1. Mendukung penaikan harga rata-rata BBM dalam waktu dekat sampai sebatas 20 persen atau maksimal 25 persen. Bila tidak dinaikkan maka struktur APBN-P akan “habis” untuk subsidi BBM, pangan dan listrik hingga tidak cukup tersisa untuk menjalankan pemerintahan secara efektif. Selain itu MPEL juga mendukung sebagian penerimaan kenaikan BBM dikembalikan dalam satu dan lain bentuk guna membantu meringankan beban hidup masyarakat miskin. Sudah tentu program bidang energi lainnya seperti diversifikasi, pengalihan dari minyak tanah ke gas, peningkatan BBG untuk sektor transportasi, peningkatan efisiensi energi serta konservasi energi, perlu tetap dilanjutkan terus.
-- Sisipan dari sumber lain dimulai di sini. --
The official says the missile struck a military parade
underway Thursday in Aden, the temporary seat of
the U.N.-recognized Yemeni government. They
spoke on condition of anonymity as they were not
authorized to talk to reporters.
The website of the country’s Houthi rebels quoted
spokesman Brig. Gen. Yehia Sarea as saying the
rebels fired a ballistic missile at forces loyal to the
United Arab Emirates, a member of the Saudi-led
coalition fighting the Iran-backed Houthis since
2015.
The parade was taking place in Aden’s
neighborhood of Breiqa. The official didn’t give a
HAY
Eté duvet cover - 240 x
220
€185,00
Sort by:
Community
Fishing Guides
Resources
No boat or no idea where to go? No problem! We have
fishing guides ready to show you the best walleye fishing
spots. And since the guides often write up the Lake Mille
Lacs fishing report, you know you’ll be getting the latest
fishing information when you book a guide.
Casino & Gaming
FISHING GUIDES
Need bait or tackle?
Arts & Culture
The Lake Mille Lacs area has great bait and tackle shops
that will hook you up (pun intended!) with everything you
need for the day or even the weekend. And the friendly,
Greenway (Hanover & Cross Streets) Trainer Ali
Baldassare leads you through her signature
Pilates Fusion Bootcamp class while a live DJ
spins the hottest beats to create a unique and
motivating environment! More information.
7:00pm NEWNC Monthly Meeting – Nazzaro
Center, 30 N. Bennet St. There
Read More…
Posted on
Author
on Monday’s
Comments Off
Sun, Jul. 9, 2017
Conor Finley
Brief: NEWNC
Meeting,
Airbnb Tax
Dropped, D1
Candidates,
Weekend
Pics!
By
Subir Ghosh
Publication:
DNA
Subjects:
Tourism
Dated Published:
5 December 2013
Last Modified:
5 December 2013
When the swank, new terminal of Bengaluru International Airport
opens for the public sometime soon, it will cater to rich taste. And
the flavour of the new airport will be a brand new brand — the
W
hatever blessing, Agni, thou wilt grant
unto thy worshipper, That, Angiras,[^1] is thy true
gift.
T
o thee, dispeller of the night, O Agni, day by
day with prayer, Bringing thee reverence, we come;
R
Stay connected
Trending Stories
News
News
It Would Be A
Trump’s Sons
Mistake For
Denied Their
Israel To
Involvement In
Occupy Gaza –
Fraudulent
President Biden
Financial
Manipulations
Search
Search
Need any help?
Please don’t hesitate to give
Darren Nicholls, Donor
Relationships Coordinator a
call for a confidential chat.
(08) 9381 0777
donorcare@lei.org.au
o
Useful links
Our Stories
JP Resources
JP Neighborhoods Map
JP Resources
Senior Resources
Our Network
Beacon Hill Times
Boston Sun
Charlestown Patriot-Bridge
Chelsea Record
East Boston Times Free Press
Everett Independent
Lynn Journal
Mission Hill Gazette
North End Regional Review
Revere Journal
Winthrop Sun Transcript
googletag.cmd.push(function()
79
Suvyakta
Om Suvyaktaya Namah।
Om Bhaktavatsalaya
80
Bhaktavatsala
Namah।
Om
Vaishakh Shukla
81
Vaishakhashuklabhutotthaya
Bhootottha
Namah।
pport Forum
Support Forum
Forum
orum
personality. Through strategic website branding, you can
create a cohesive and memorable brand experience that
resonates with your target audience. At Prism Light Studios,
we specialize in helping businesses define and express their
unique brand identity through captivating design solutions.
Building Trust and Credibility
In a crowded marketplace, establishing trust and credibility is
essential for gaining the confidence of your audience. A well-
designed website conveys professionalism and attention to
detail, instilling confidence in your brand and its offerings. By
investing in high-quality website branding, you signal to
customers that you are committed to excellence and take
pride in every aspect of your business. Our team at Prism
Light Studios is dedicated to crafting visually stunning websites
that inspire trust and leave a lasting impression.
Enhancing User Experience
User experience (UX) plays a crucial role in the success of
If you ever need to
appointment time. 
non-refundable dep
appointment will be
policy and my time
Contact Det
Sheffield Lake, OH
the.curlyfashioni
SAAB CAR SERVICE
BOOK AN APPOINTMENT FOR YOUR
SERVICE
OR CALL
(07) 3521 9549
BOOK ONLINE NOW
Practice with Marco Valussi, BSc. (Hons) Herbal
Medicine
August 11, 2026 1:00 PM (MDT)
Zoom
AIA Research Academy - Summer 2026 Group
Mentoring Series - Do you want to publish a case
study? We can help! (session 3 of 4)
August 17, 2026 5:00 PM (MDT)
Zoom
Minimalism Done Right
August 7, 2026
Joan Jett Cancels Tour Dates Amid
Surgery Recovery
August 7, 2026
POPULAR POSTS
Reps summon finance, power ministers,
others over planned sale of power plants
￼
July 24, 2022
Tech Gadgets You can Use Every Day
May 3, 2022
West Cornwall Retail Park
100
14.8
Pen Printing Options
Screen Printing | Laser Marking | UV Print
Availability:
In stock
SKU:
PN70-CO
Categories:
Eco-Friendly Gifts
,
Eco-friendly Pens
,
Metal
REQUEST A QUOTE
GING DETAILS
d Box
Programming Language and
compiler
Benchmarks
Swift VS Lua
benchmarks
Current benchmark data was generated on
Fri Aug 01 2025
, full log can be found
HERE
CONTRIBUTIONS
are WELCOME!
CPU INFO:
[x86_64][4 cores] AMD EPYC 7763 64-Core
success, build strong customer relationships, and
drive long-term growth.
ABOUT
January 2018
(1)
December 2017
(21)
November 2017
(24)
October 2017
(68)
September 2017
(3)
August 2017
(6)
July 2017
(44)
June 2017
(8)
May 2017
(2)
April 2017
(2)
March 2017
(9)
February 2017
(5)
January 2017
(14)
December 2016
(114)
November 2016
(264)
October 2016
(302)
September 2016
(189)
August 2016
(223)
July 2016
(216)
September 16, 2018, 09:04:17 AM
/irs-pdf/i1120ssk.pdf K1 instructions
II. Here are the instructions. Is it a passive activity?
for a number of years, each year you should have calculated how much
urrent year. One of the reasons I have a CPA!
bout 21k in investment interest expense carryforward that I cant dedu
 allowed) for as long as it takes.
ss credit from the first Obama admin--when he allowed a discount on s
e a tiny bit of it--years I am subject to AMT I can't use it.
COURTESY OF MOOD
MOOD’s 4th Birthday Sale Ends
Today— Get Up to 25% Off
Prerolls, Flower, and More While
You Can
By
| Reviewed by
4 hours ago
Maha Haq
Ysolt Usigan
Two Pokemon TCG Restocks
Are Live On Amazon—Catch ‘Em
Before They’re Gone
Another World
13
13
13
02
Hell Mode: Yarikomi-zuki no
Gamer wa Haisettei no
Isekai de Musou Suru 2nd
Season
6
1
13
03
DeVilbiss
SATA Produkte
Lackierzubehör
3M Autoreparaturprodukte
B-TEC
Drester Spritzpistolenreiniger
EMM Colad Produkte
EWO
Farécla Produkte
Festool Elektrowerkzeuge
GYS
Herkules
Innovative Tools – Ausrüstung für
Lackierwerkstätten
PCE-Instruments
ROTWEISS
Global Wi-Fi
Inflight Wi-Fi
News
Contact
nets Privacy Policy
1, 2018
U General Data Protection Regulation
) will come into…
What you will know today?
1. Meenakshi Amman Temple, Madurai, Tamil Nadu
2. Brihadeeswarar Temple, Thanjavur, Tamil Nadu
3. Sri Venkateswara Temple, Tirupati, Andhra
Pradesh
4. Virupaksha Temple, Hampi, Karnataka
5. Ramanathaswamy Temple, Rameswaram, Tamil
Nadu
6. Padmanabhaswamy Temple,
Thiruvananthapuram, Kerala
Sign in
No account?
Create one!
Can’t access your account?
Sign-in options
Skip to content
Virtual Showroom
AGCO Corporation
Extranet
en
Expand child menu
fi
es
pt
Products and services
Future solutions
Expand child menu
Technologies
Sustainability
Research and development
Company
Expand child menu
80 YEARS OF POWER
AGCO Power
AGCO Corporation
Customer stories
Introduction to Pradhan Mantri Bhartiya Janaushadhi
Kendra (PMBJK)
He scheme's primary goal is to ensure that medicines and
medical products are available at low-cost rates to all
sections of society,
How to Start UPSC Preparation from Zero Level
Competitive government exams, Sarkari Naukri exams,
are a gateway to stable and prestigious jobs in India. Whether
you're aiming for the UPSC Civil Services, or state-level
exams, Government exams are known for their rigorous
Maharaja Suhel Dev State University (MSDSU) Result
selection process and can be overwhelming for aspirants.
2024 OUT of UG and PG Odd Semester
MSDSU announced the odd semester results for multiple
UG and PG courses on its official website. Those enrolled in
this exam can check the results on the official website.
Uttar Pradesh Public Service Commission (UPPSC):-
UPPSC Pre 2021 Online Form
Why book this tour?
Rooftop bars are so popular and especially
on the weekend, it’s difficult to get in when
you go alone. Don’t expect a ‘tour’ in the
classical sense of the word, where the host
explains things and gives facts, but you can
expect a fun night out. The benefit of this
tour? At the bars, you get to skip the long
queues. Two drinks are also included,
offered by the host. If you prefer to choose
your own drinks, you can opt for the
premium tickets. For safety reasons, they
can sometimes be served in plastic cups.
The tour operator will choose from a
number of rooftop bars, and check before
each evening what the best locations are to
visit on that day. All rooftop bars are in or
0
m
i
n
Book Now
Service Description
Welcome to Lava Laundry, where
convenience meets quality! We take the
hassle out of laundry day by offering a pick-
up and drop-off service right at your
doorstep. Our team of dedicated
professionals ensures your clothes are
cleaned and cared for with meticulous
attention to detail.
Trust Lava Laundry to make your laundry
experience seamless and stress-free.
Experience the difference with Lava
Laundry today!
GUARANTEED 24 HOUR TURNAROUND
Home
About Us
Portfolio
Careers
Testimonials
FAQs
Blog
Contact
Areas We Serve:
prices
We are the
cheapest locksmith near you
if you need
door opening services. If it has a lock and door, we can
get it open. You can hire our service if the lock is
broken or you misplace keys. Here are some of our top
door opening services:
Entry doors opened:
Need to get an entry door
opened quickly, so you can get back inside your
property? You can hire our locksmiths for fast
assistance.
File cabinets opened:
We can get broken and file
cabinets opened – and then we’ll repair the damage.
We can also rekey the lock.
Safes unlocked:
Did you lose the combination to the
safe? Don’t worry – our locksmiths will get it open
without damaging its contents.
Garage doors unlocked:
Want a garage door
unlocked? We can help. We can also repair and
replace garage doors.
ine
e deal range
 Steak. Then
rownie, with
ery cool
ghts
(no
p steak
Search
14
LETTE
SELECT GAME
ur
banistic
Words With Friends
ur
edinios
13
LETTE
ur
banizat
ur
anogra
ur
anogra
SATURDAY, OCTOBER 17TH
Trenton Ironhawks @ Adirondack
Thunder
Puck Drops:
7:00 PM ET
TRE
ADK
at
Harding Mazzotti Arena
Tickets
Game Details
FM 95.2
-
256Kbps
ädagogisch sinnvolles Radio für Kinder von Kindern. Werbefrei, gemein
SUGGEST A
2. Mensinyalir pula bahwa kenaikan harga BBM tersebut tidaklah cukup tanpa disertai upaya dan kebijakan harga lainnya yang perlu diterapkan ke depan untuk dapat menyelesaikan masalah harga energi dalam negeri secara tuntas. Upaya dan kebijakan harga lainnya tersebut adalah:

(a) Keputusan untuk melakukan penaikan harga rata-rata BBM secara perlahan dan bertahap sampai suatu saat rata-rata harga domestik BBM mendekati titik keekonomian; penaikan yang diperlukan sekitar lima persen setiap triwulan, mulai 1 Oktober 2008.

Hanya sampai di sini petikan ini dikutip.